# Exercise tasks
A. In the blog post about the Heaven & Hell Relay practice run, how long did the writer expect the 10.9-mile leg to take?
B. Continue the blog post about the Heaven & Hell Relay practice run from its final line.

# Document passage
Defeated…

So remember how I’ve been talking about the Heaven & Hell Relay??
And how terrified I was of getting lost along the trail?
well, I convinced 2 of my relay team members (and my mama-cita) to do a practice run on Tuesday after work.
They decided to take me on leg 11 because it was “easier” than leg 2.
I was originally signed up for leg 3, but that leg is BURIED under snow and because I don’t own any snow gear (like crampons or trekking poles) I got switched to leg 2.
(FYI leg 2 & 11 are the same, since it’s an out and back course)
We met up in Midway and followed my team members up the mountain. I was freaking out a bit because we were going SO far up the mountain on roads that seemed more appropriate for a 4-wheeler than my Mom’s Tahoe. After driving for 45 minutes… we parked our car and hopped into my team member’s truck and drove EVEN further up the mountain.
(to give you a timeline… we left work at 4:45pm and didn’t start running until 6:45pm)
I honestly thought I could run the 10.9 in about 2.5 hours (equivalent to 13:45 pace).
UMMM… I was wrong. so VERY, VERY, VERY wrong.
Let me start by saying that this area is BEAUTIFUL. It’s absolutely gorgeous.
 momma, me and Joy
gorgeous, absolutely gorgeous.
however,
this was the hardest thing I’ve ever done.
I went in to this thinking that I wouldn’t have a problem with the mileage (10.9 miles), knew the elevation climbs would certainly slow me down, but that I could finish the leg.
I felt like all we did was climb, and climb, and climb.
and this was supposed to be the “easier” way?!

# Dataset records
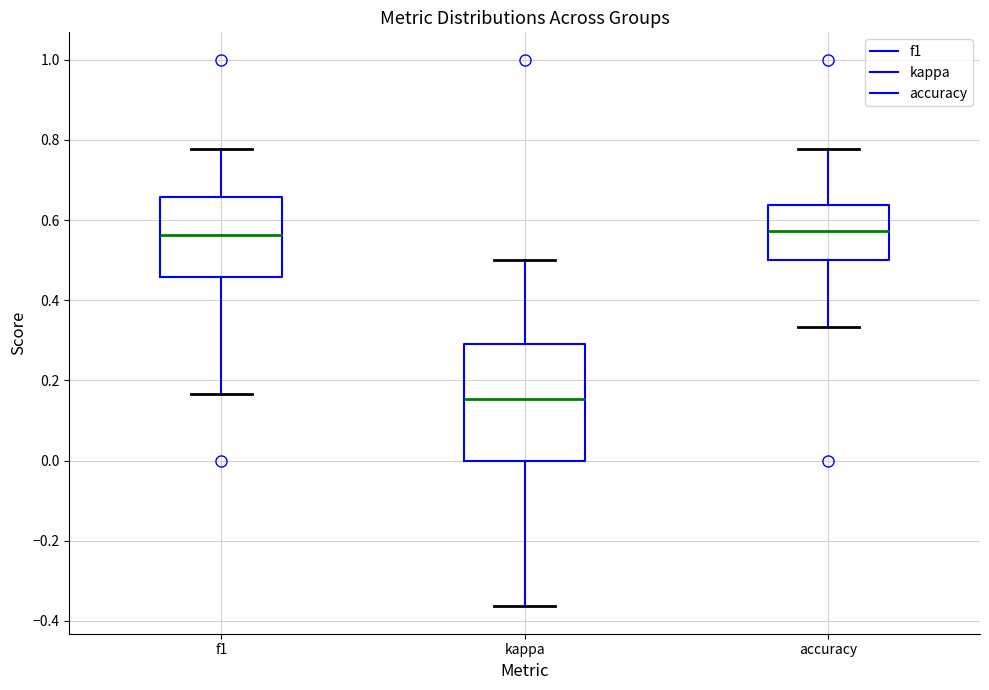

Comparing the boxes themselves (not the whiskers), which one is the tallest?

kappa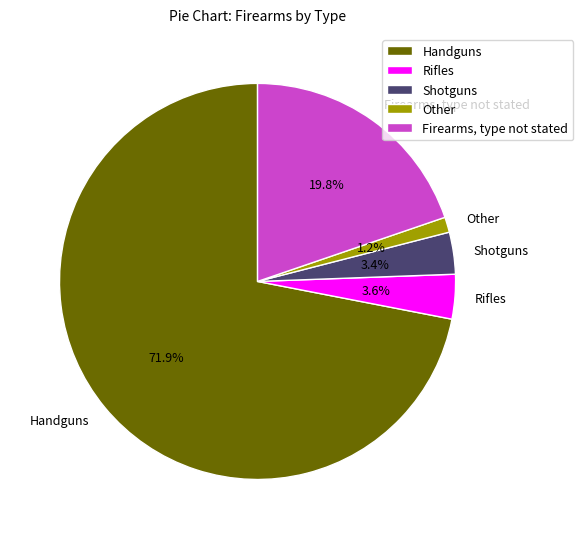

What is the largest slice in the pie chart?

Handguns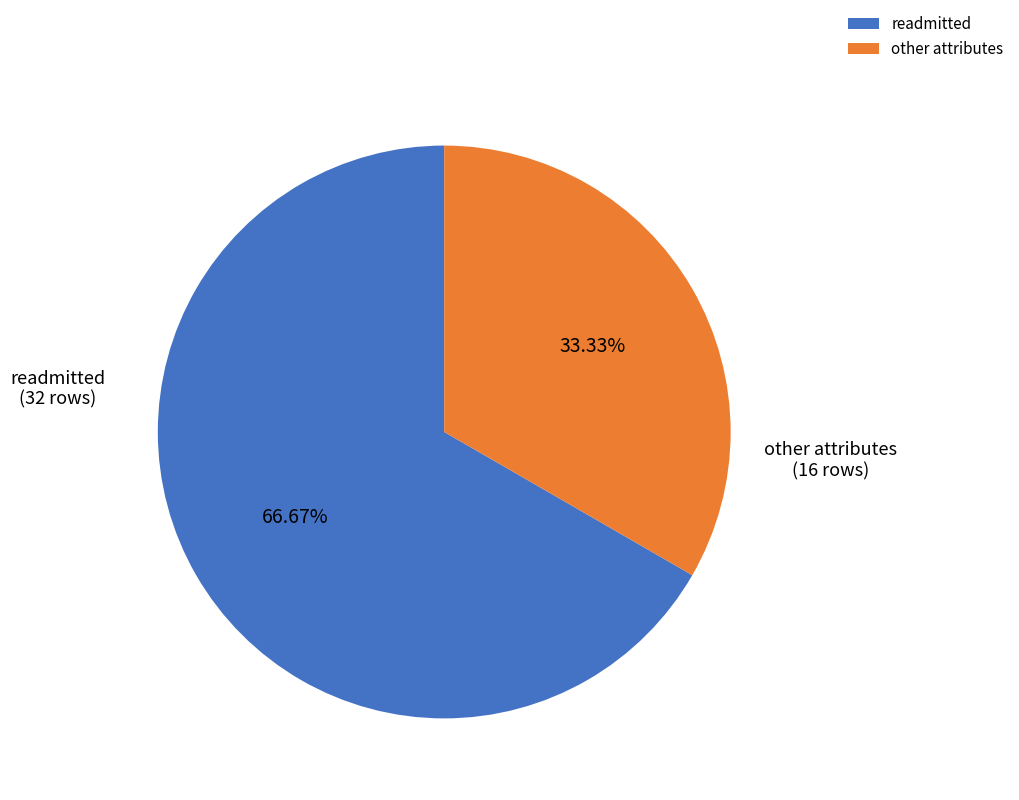

How many slices are in this pie chart?

2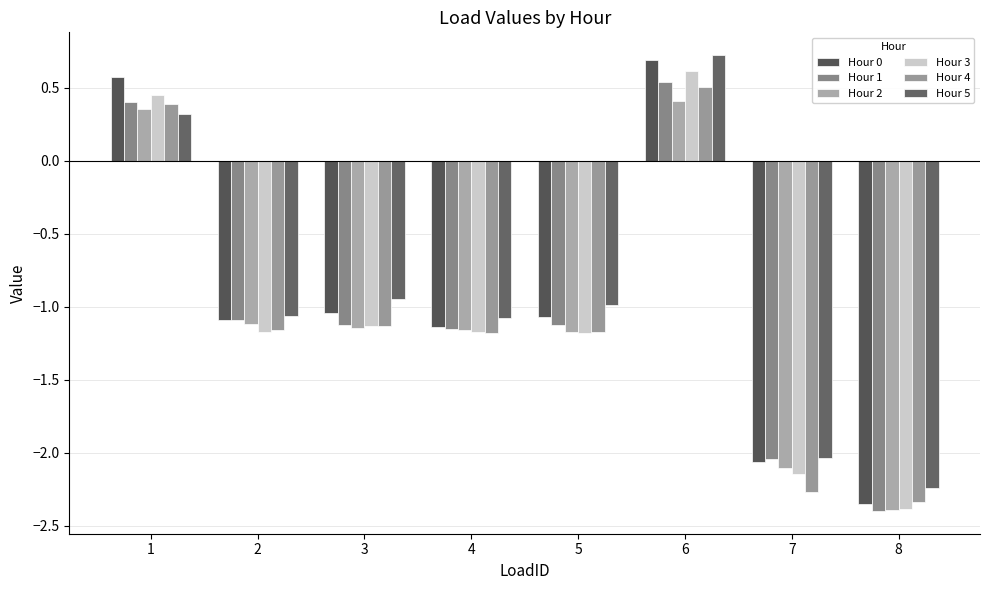

At which category does the chart reach its minimum across all series?

8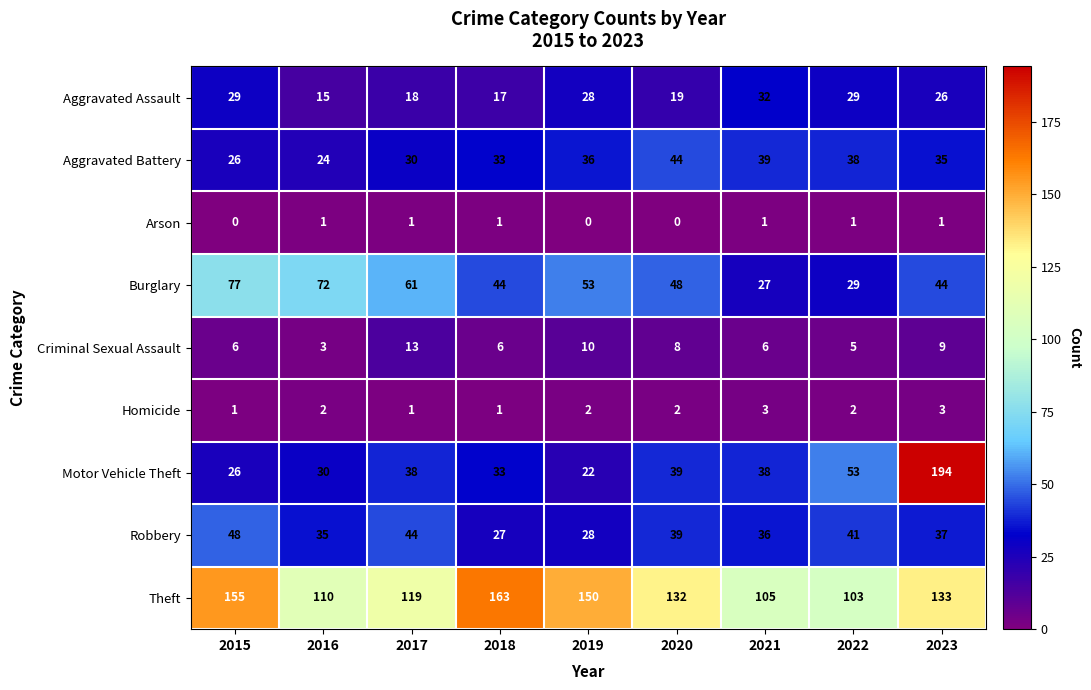

The Aggravated Battery series shows 35 at 2023. True or false?

True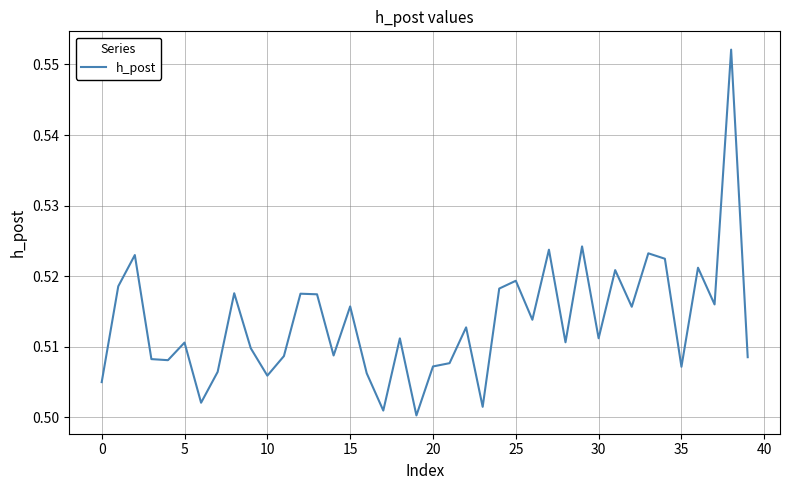

Does the chart display data point markers on the line(s)?

No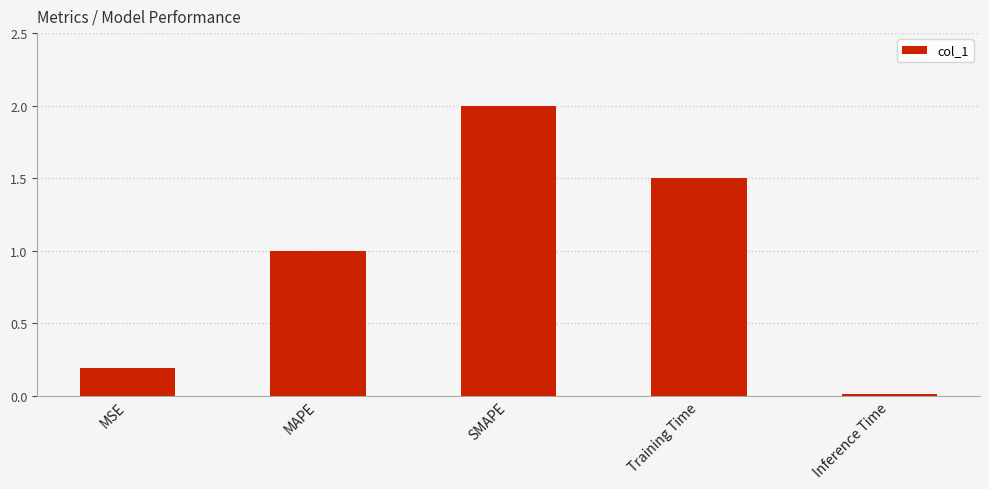

What is the change in value from MSE to MAPE?

+0.8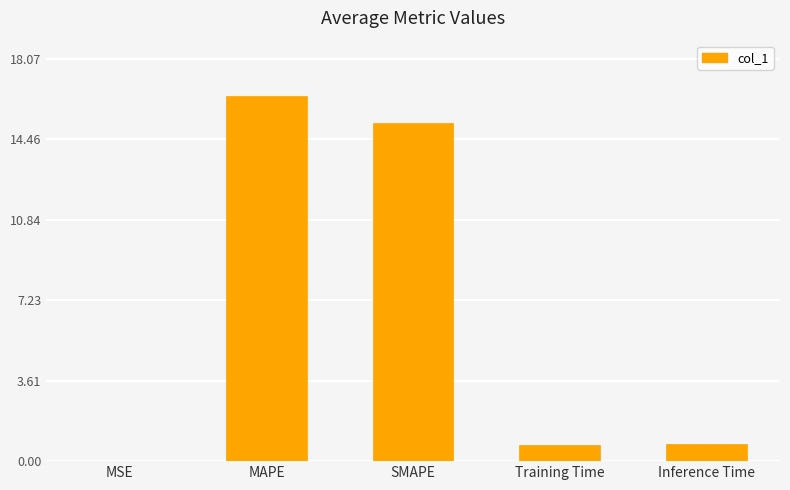

Which has a higher value, MAPE or SMAPE?

MAPE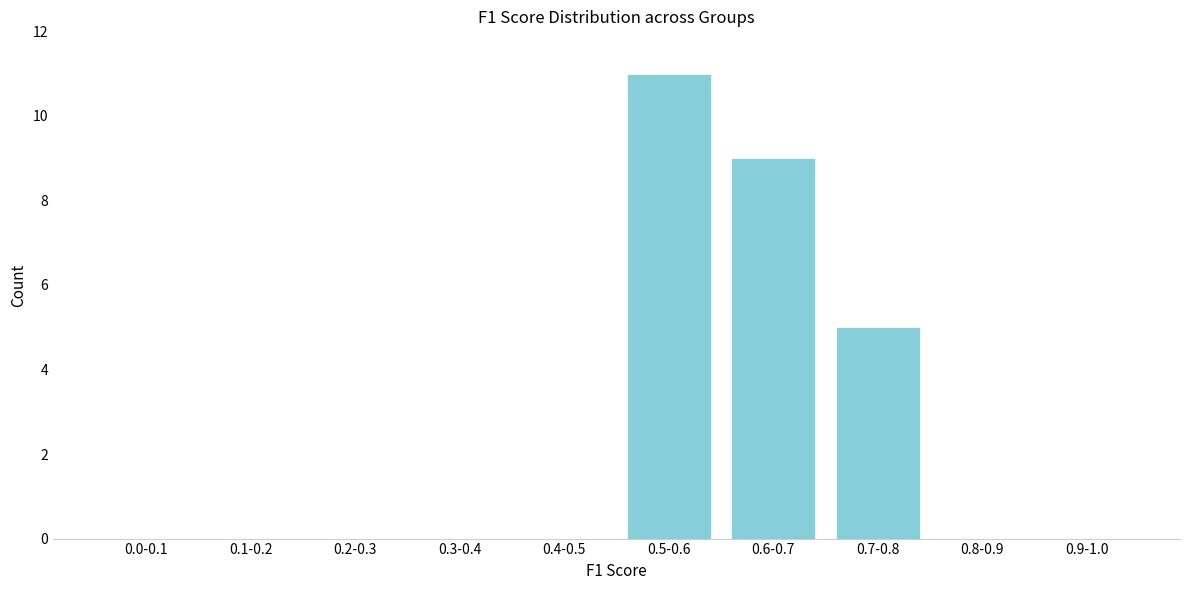

Reading left to right, what are all the values shown in this chart?

0.0-0.1=0	0.1-0.2=0	0.2-0.3=0	0.3-0.4=0	0.4-0.5=0	0.5-0.6=11	0.6-0.7=9	0.7-0.8=5	0.8-0.9=0	0.9-1.0=0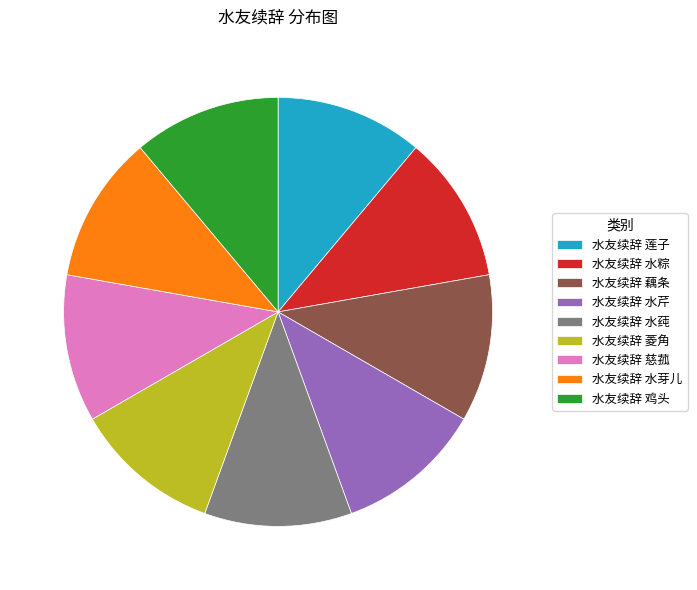

Is there a majority slice in this chart?

No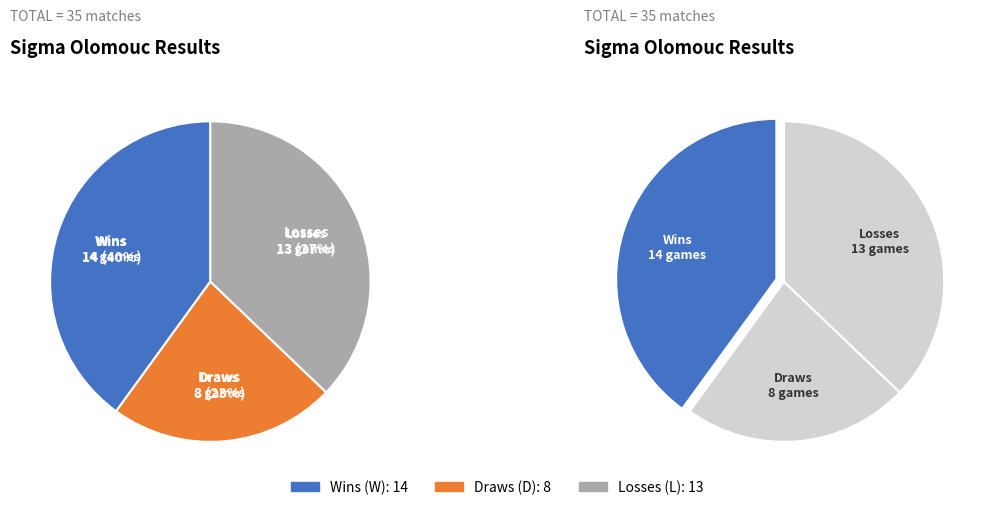

Rank the categories by value from lowest to highest.

D, L, W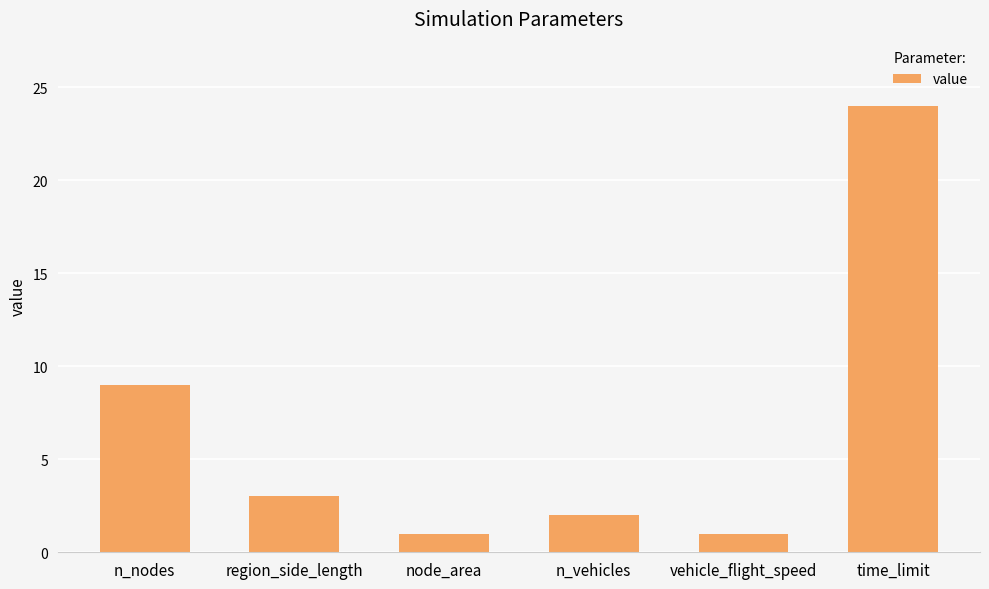

Reading left to right, what are all the values shown in this chart?

n_nodes=9	region_side_length=3	node_area=1	n_vehicles=2	vehicle_flight_speed=1	time_limit=24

# Activity answers
A. About 2.5 hours, equivalent to a 13:45 pace.

B.
there were a few parts of the trail that were covered in snow and had to dig in with our shoes to cross.
(fyi: running shoes and trail shoes are different for a reason…)
I slid and lost my footing (many times) and if Joy hadn’t been there to stop me… who knows how far I would’ve slid!
(and thank God I didn’t knock Joy down! she’s just a tiny thing!)
and then, once I was out of the snow and feel “safe” again, I’d slip on the mud and fall to my hands and knees.
On one section of the trail, appropriately named “The Plunge”, was more like a gulley because of the moisture running down the middle of the trail, it was like running with your ankles inverted. I can’t even remember how many times I fell along this part of the trail. oh… yeah. Ever heard of stinging nettle? Yeah… it stings. Ask my Mom. She found out which plant it was by accident. more than once.
Watching my garmin was depressing. I thought it was losing signal, “there’s no way we’re going this slow”.
wrong again, Ash. Wrong. Again.
And then it started to get dark… and I was getting a little worried. The crazy thing about being up in the mountains is that it’s SO quiet. So when you hear a noise… it’s a little scary. Like when I heard some freaking “wuf-wuf-wuf-wuf” sound. (and not like a dog barking “wuff”) I thought FOR SURE it was a bear. I looked back at Joy and she had this wide-eyed look and I FREAKED OUT. Tried to run… got about 3 steps and started to panic. DAMN elevation and lack of oxygen.
I’ve never had a panic attack… but I came DAMN close. My heart was RACING. I swear it took me a half hour to just get my breathing regulated again. at this point it was dark. like had to get out the head lamp dark. We ended up taking a short cut off the trail to get back to Pole Line Pass to get to our car. Since one of my team members (the Dr I work for) is part mountain goat, he was able to get back to his truck and meet us as we got off the trail.
I was SO relieved to see his truck. We ended up running (well… more like crawling) 9 miles in about 3 hours. I was so exhausted. I felt like such a loser for not living up to my expectations. I knew it was going to be hard. But I had no idea just how tough it would be. It was at this point I was thinking I had made a wrong decision to ru
n this race. No longer was I just questioning whether or not I would get lost… but whether or not I could ACTUALLY complete the run.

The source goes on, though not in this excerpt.